• [Required action] Pull out each line in the rows below that contains the string "chart".

(Excerpts from a dataset)

↓

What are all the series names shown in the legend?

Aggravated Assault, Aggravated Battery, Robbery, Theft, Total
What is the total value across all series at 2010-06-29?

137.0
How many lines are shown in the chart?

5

↑
↓

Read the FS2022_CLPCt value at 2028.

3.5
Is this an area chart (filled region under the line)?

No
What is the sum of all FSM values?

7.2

↑

• [Result]
How many lines are shown in the chart?
Is this an area chart (filled region under the line)?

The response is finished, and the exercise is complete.